Khilafah pernah memimpin dunia di segala bidang, termasuk sains, intelektual dan keislaman itu sendiri. Sistem Islam membawa kesuksesan dalam pendidikan dan membawa perlindungan pada semua warganya.
Hal tersebut disampaikan Ketua Lajnah Fa’aliyah DPP Hizbut Tahrir indonesia (HTI) Muhammad Rahmat Kurnia pada hari kedua Jakarta International Conference of Muslim Intellectuals (JICMI) 2013, Ahad (15/12).

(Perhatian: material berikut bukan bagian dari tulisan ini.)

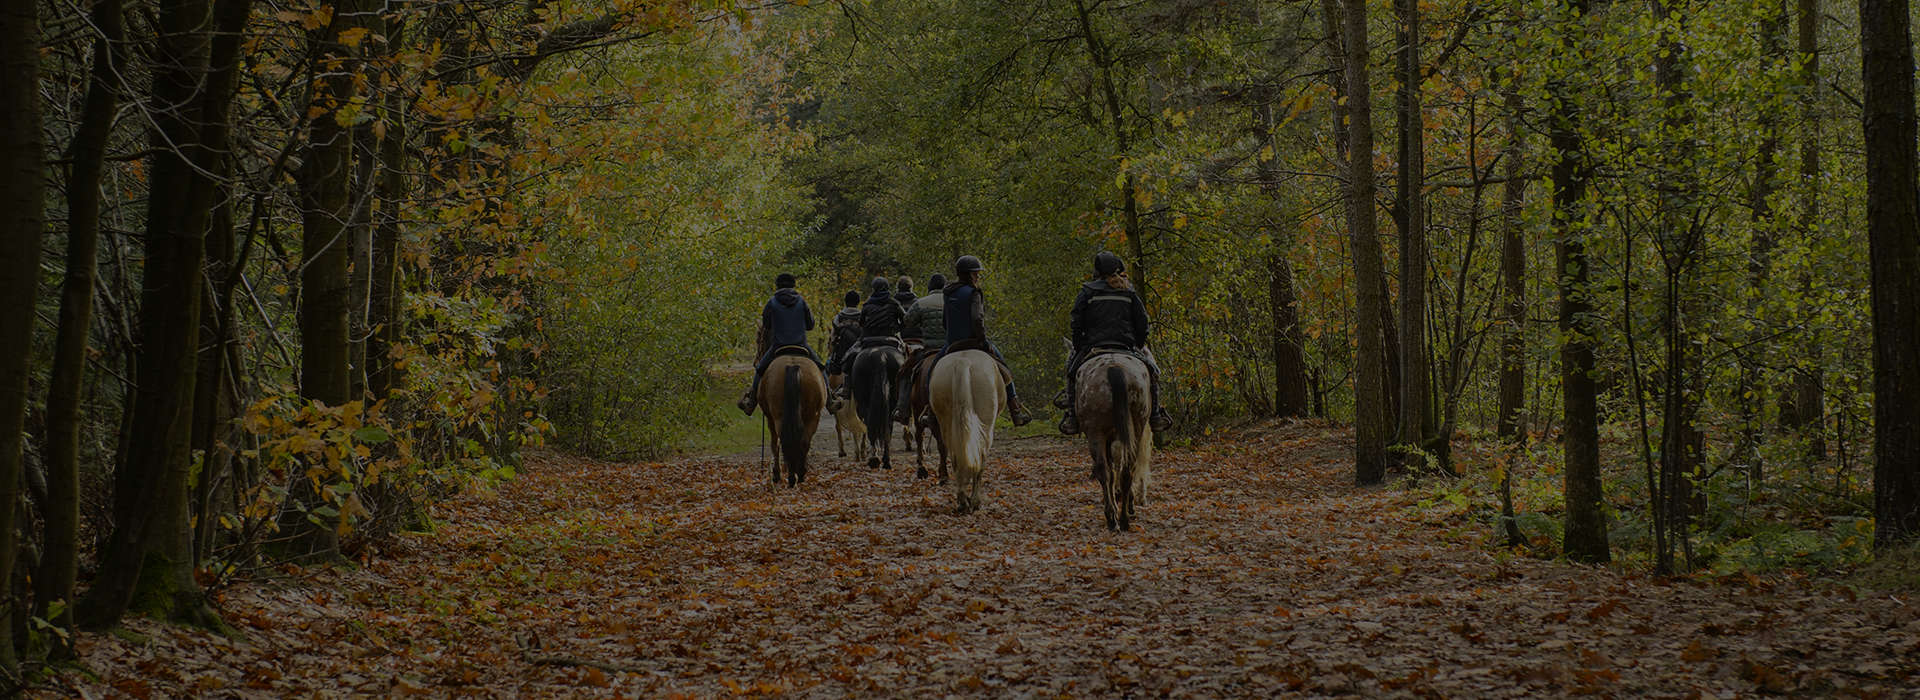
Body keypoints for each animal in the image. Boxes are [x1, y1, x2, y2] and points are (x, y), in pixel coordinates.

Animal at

Khilafah merupakan sistem yang unik. Bukan demokrasi, bukan pula teokrasi. Khilafah menghasilkan sistem hidup yang khas.
Landasannya ada empat pilar. Pertama, perubahan prinsip kedaulatan di tangan rakyat menjadi kedaulatan di tangan syara (as-siyadatu li asy-syar’iy). Artinya, yang berhak menetapkan hukum benar-salah, halal-haram, terpuji-tercela dan dosa-pahala adalah hukum syara.
Kedua, perubahan kekuasaan di tangan pemilik modal menjadi kekuasaan di tangan umat (as-sulthanu lil ummah). Pemimpin hanyalah yang dipilih oleh umat untuk menetapkan syariat. Tidak boleh kekuasaan ditentukan putra mahkota, misalnya.
Ketiga, adopsi hukum berada di tangan khalifah. Dalam perkara-perkara individual, hukum diserahkan kepada hasil ijtihad para mujtahid. Perbedaan pendapat dijamin.
Sedangkan dalam masalah sistem (sosial, ekonomi dan politik) khalifah mengambil salah satu pendapat terkuat di antara pendapat para mujtahid yang telah digali dari sumber-sumber hukum Islam. Hukum islam yang diadopsi khalifah inilah yang berlaku di tengah masyarakat.
Keempat, menyatukan kaum Muslimin dengan mengangkat hanya satu orang khalifah untuk seluruh dunia.
“Dengan begitu, umat Islam benar-benar menjadi umat yang satu (ummah wahidah). Kegagalan kapitalisme saat ini hanya dapat diperbaiki dengan tegaknya khilafah,” ujar dosen Departemen Manajemen Sumber Daya Perairan Institut Pertanian Bogor tersebut.